SHORT EXERCISE A >> In the record label page, with which company did Good Hands secure a distribution deal in 2006?

PAGE TEXT >>
---
Good Hands Records is an independent hip hop record label founded in 2002 by DJ Truth aka Charley Greenberg and Art Beeswax aka Larry Maley. In 2006, Good Hands secured a distribution deal with Traffic Entertainment Group and released Camp Lo's "Black Hollywood", Kurupt Presents Tangled Thoughts, "Philly 2 Cali", Killah Priest's "The Offering", Charon Don and DJ Huggy's (Hands Down), "Art of Life", and Dev Rocka's "The Night Shift" in 2007.

In 2008, Good Hands re-signed Wu Tang affiliate Killah Priest, and released the follow-up to "The Offering", "Behind The Stained Glass." Good Hands also released "Operation: Take Back Hip Hop" from Juice Crew legends Craig G & Marley Marl, as well as the Killah Priest & Chief Kamachi collaboration album "Beautiful Minds."
---
[Source records]
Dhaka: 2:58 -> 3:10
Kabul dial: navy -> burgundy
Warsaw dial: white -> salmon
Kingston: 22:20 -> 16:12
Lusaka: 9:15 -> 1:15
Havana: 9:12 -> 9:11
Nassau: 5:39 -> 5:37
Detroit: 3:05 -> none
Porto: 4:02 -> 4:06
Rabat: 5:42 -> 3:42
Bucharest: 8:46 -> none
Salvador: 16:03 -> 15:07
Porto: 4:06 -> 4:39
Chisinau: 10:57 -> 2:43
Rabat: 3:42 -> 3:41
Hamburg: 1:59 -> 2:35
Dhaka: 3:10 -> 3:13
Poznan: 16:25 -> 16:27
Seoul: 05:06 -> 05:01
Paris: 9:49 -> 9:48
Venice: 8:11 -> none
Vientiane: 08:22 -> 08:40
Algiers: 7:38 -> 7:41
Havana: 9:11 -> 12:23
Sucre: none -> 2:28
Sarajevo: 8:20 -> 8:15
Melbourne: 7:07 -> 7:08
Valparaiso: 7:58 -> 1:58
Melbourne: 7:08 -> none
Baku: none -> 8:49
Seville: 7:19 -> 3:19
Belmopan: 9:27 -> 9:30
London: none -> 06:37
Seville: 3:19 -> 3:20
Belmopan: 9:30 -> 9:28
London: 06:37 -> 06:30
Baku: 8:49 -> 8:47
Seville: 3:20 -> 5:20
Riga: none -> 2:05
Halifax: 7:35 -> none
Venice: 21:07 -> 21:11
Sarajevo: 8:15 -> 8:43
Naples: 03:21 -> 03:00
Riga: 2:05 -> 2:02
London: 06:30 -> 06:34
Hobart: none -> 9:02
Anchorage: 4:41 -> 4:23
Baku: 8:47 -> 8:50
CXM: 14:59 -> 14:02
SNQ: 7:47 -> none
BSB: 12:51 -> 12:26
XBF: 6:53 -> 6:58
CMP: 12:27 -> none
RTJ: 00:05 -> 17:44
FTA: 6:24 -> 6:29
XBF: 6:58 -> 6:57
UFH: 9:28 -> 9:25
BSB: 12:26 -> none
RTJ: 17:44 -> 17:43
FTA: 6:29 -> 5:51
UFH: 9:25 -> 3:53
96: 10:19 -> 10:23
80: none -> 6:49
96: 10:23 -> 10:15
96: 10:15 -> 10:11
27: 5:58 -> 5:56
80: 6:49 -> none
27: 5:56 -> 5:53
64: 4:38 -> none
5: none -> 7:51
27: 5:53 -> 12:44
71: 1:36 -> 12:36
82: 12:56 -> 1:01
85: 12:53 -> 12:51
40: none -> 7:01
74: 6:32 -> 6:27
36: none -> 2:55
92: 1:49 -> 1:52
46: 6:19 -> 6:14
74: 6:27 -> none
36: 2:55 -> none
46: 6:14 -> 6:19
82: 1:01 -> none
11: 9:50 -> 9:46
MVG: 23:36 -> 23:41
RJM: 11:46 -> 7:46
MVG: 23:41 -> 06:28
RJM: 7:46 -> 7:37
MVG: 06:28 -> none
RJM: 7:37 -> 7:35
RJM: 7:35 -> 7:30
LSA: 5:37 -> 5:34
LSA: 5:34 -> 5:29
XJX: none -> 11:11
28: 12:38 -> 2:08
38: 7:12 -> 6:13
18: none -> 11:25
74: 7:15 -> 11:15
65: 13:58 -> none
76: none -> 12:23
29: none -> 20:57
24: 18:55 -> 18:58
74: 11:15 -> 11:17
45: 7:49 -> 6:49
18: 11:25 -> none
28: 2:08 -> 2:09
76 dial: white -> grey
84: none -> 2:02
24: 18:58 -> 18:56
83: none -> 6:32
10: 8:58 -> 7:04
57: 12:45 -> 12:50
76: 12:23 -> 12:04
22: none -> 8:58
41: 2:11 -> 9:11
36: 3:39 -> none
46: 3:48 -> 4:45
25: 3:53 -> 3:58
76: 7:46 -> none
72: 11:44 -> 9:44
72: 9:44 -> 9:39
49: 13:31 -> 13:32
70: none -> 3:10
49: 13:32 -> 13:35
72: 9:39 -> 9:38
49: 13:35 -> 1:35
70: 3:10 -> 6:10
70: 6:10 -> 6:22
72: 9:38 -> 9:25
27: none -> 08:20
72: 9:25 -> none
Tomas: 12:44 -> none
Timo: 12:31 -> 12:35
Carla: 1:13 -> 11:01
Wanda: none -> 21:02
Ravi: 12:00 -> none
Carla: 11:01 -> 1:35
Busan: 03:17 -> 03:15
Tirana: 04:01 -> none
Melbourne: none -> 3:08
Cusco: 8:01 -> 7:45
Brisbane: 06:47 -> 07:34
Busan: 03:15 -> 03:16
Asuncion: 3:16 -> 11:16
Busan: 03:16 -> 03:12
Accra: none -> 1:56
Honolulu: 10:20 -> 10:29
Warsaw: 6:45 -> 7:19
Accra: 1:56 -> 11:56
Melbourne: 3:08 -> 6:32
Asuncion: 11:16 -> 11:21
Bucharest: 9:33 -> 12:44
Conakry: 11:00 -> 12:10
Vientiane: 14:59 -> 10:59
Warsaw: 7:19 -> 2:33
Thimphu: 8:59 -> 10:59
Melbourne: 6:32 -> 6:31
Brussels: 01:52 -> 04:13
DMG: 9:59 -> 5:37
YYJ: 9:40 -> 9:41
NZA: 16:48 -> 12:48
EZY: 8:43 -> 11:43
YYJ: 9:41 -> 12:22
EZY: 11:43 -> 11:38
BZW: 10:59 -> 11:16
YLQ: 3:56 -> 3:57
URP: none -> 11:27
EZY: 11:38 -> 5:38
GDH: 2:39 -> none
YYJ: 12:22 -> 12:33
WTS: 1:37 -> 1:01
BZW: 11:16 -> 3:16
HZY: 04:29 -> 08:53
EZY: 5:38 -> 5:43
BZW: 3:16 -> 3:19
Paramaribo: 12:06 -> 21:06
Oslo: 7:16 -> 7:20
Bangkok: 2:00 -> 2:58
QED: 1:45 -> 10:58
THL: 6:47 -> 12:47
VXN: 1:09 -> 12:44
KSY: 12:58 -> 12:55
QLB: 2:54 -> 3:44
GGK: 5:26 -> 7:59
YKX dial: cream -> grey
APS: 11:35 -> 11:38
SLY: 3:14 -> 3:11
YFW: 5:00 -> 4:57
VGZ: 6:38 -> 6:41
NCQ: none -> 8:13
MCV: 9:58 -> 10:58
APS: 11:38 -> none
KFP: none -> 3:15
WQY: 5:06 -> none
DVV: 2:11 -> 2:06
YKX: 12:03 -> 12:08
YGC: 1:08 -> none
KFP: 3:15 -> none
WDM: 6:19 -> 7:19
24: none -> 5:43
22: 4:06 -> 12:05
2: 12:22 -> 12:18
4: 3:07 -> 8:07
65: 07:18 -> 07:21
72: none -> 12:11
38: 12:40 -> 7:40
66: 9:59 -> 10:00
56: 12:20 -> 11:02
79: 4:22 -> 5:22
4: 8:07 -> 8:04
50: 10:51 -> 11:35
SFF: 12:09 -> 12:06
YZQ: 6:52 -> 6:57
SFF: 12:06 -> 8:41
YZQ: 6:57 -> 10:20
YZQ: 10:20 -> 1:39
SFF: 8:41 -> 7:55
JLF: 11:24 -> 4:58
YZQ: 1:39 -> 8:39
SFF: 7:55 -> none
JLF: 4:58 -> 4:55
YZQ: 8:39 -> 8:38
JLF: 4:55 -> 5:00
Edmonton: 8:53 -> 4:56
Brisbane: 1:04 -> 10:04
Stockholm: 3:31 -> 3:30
---
SHORT EXERCISE B >> Reproduce the source rows unchanged, starting with the first row and ending with the row that contains "Porto: 4:06 -> 4:39", including both.

TASK SOLUTION A >> Traffic Entertainment Group

TASK SOLUTION B >>
Dhaka: 2:58 -> 3:10
Kabul dial: navy -> burgundy
Warsaw dial: white -> salmon
Kingston: 22:20 -> 16:12
Lusaka: 9:15 -> 1:15
Havana: 9:12 -> 9:11
Nassau: 5:39 -> 5:37
Detroit: 3:05 -> none
Porto: 4:02 -> 4:06
Rabat: 5:42 -> 3:42
Bucharest: 8:46 -> none
Salvador: 16:03 -> 15:07
Porto: 4:06 -> 4:39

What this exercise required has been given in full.